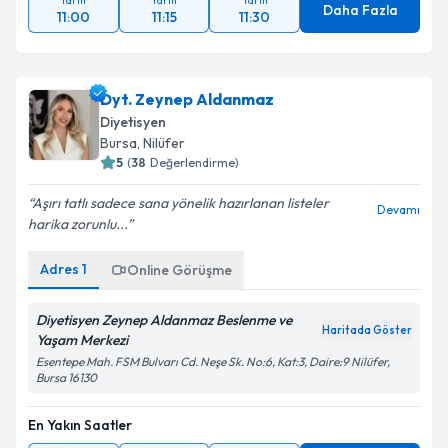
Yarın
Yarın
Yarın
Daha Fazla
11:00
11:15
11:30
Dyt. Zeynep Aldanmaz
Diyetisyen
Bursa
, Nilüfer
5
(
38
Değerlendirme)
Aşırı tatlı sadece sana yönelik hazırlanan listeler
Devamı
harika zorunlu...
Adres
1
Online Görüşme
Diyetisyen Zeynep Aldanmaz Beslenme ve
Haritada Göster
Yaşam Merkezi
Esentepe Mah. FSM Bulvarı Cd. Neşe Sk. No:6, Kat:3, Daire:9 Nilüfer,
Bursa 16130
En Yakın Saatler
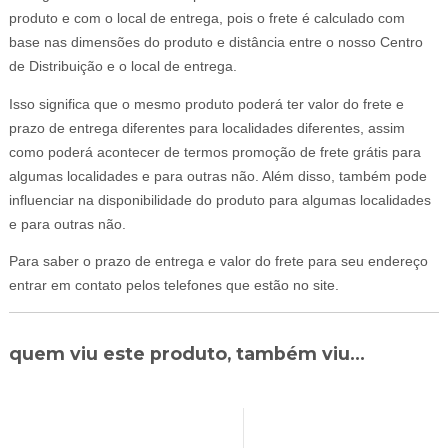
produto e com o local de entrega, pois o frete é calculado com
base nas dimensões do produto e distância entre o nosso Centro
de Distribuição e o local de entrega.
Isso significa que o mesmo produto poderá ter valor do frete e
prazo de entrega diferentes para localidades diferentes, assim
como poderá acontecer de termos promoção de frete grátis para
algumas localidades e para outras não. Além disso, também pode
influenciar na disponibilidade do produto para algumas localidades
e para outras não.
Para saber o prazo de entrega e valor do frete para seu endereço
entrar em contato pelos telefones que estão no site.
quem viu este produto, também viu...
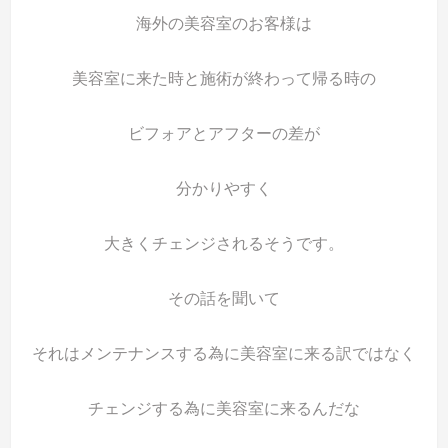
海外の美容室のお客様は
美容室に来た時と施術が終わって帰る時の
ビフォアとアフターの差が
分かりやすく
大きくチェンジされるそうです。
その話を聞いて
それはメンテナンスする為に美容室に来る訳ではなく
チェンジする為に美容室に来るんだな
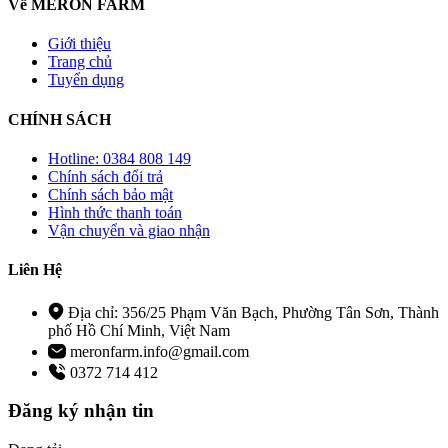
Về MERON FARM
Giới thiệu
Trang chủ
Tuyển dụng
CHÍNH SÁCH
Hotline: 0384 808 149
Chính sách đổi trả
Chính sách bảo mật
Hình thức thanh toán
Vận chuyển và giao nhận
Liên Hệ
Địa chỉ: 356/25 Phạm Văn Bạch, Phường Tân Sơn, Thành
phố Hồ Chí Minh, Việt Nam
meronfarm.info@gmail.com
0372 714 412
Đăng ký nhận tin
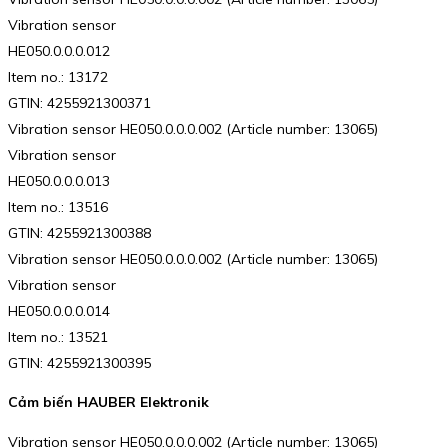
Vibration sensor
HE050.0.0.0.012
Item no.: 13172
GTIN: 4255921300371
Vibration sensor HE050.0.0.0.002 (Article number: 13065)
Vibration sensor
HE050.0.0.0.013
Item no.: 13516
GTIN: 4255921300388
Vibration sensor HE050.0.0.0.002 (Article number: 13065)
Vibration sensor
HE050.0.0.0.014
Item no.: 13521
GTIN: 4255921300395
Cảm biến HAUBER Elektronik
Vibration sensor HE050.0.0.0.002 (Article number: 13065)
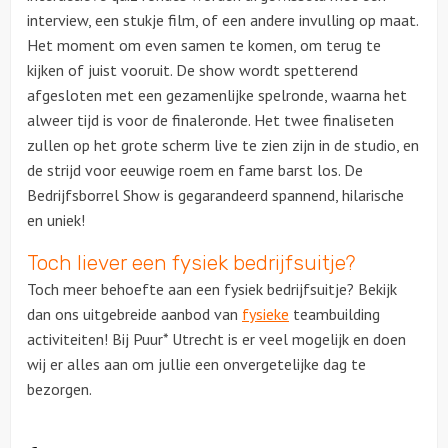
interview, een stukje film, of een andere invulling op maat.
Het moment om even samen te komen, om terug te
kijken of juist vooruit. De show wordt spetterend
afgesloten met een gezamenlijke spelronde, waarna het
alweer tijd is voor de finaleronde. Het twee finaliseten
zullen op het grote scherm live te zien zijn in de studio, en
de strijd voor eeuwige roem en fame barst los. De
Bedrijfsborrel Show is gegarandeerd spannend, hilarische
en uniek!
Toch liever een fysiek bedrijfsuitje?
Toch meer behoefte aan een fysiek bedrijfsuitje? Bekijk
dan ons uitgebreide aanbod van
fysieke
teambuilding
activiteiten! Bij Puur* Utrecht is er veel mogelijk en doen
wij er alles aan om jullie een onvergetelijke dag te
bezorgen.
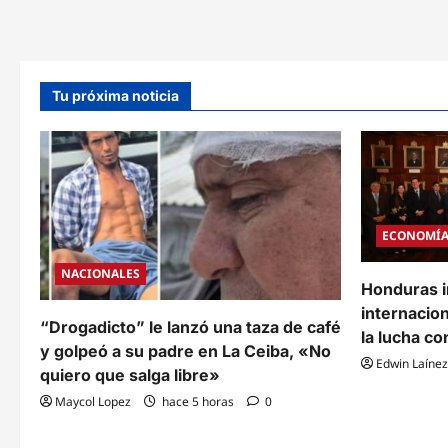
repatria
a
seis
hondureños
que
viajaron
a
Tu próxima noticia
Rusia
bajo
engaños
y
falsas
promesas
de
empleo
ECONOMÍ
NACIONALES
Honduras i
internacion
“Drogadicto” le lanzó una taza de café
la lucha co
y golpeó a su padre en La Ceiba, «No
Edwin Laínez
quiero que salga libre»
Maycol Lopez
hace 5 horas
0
-*-*-
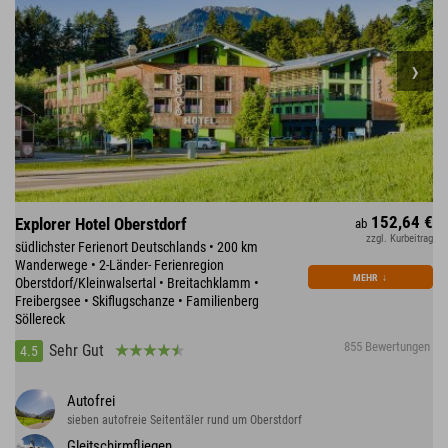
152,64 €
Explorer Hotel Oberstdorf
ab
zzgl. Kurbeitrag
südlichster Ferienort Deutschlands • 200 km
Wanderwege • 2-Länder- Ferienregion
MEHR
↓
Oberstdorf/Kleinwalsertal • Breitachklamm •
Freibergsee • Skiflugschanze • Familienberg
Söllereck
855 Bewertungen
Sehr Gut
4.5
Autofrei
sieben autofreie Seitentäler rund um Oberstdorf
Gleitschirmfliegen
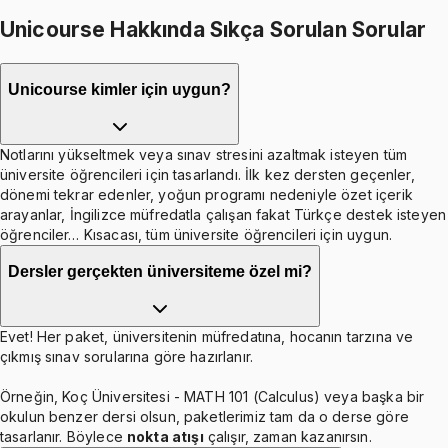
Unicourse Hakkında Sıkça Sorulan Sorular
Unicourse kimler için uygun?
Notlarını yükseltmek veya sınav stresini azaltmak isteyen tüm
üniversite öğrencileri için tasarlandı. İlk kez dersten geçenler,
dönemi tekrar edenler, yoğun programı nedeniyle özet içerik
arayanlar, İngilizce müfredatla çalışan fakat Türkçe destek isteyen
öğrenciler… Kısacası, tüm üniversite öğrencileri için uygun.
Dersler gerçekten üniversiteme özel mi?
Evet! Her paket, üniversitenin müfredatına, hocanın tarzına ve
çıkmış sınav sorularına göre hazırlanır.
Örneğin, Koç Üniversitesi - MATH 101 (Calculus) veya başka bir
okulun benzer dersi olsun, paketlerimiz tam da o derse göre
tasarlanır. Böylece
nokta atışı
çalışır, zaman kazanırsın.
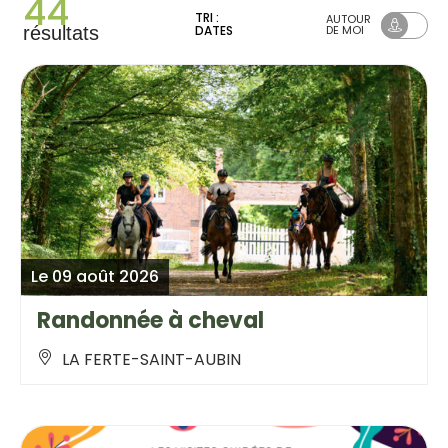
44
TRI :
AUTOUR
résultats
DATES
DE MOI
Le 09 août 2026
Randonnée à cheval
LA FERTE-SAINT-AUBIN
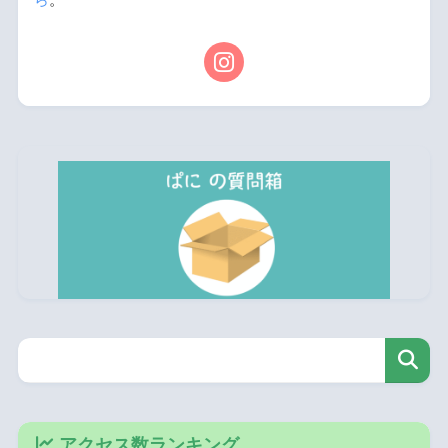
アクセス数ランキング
-*-*-
_EXERCISE INSTRUCTIONS_
Search the data for the word "produto" and copy each line where it appears.

_EXERCISE RESULT_
produto e com o local de entrega, pois o frete é calculado com
base nas dimensões do produto e distância entre o nosso Centro
Isso significa que o mesmo produto poderá ter valor do frete e
influenciar na disponibilidade do produto para algumas localidades
quem viu este produto, também viu...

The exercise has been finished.